Data to use:
......

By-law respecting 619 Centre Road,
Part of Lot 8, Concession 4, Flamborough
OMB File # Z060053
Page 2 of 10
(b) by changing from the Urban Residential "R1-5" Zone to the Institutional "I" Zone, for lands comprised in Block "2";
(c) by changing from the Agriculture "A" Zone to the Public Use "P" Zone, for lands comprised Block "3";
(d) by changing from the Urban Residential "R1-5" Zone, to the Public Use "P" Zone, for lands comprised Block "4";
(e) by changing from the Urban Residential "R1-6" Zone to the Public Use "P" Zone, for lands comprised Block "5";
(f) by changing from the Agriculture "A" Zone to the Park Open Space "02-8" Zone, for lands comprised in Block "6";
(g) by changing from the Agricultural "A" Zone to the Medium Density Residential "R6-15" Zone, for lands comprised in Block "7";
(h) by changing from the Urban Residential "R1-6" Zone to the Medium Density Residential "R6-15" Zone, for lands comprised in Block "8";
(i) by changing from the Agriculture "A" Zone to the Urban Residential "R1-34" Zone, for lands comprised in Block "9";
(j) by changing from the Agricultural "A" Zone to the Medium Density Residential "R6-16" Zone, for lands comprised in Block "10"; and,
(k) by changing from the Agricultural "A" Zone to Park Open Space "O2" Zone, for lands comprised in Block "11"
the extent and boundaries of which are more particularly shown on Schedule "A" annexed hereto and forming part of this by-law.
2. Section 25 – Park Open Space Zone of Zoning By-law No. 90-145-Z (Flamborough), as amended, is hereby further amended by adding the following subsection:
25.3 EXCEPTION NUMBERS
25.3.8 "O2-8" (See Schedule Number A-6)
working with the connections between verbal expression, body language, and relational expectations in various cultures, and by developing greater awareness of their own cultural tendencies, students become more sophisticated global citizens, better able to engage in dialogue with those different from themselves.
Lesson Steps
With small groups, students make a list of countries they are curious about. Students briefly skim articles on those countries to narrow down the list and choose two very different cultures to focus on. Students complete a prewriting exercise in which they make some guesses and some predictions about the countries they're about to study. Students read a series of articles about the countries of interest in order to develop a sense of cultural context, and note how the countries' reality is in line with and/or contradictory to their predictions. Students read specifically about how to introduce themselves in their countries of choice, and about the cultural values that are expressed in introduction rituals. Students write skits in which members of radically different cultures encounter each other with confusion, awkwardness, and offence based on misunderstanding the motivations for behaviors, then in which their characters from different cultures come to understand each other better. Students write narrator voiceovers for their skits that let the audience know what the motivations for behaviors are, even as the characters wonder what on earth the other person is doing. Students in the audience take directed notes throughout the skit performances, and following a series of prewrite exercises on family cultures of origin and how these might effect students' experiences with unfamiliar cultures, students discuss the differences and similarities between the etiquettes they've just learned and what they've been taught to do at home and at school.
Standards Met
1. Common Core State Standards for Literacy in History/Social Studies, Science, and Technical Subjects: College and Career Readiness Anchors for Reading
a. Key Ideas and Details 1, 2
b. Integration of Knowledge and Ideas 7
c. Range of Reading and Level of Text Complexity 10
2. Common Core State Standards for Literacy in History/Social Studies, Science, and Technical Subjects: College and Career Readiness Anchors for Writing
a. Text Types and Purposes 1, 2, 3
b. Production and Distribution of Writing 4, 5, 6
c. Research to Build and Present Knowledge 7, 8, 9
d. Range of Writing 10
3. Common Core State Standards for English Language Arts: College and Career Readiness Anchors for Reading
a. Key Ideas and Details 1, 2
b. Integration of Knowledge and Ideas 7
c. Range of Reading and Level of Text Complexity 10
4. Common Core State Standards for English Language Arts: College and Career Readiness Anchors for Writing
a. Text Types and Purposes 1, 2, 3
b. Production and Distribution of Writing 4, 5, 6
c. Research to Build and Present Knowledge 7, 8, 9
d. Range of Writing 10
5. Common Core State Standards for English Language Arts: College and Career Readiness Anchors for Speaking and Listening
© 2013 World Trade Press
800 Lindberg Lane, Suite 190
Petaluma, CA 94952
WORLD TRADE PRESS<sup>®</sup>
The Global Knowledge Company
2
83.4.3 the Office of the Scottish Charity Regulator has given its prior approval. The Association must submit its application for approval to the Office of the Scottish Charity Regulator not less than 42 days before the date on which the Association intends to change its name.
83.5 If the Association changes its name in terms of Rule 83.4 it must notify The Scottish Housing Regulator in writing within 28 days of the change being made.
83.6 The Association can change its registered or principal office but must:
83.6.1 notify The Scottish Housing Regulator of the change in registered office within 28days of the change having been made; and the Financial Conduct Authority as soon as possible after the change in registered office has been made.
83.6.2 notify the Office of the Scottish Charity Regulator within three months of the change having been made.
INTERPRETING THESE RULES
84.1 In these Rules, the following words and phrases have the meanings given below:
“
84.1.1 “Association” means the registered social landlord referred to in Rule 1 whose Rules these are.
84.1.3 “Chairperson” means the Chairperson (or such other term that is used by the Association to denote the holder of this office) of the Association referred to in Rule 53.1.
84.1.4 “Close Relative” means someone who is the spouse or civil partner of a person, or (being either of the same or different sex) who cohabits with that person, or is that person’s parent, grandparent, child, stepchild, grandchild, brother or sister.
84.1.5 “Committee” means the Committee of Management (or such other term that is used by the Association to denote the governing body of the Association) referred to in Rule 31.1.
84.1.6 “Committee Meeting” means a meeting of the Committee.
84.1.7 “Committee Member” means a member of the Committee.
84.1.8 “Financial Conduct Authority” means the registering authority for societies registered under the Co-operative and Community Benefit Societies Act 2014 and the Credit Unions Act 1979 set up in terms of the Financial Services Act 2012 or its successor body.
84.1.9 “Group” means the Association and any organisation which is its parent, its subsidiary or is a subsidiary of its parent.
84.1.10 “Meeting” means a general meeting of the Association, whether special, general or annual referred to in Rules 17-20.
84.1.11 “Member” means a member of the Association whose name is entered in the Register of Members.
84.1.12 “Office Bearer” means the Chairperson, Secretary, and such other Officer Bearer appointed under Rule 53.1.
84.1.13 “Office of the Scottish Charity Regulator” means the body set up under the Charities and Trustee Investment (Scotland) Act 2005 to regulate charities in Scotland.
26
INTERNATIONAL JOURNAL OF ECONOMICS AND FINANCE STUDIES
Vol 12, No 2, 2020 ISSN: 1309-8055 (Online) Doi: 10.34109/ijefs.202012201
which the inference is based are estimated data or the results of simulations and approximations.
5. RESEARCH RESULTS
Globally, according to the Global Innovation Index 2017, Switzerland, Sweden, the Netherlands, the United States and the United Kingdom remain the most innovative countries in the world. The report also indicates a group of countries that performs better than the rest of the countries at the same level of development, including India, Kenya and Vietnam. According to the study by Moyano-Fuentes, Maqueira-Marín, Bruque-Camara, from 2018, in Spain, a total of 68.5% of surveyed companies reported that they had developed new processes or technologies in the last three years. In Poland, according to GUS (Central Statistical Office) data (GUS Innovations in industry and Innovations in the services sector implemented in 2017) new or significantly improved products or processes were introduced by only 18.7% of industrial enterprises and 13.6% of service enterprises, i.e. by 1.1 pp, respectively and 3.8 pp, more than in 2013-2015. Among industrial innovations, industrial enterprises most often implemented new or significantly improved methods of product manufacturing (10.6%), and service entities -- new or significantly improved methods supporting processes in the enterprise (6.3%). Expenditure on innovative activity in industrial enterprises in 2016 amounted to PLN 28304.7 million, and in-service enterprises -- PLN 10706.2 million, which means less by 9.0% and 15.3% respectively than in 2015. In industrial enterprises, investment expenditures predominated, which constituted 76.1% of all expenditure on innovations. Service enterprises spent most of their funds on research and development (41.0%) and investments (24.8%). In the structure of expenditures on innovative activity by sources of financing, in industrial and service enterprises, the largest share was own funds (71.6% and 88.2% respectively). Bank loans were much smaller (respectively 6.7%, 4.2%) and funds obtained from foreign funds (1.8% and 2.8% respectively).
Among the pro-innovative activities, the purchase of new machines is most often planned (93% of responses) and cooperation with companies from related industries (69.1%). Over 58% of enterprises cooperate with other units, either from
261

......

Problem requirements:
Would you print, exactly as written, every line above from the one holding "in Rule 31.1." through the one holding "member of the Committee.", with both included and no other lines?

Exercise output:
84.1.5 “Committee” means the Committee of Management (or such other term that is used by the Association to denote the governing body of the Association) referred to in Rule 31.1.
84.1.6 “Committee Meeting” means a meeting of the Committee.
84.1.7 “Committee Member” means a member of the Committee.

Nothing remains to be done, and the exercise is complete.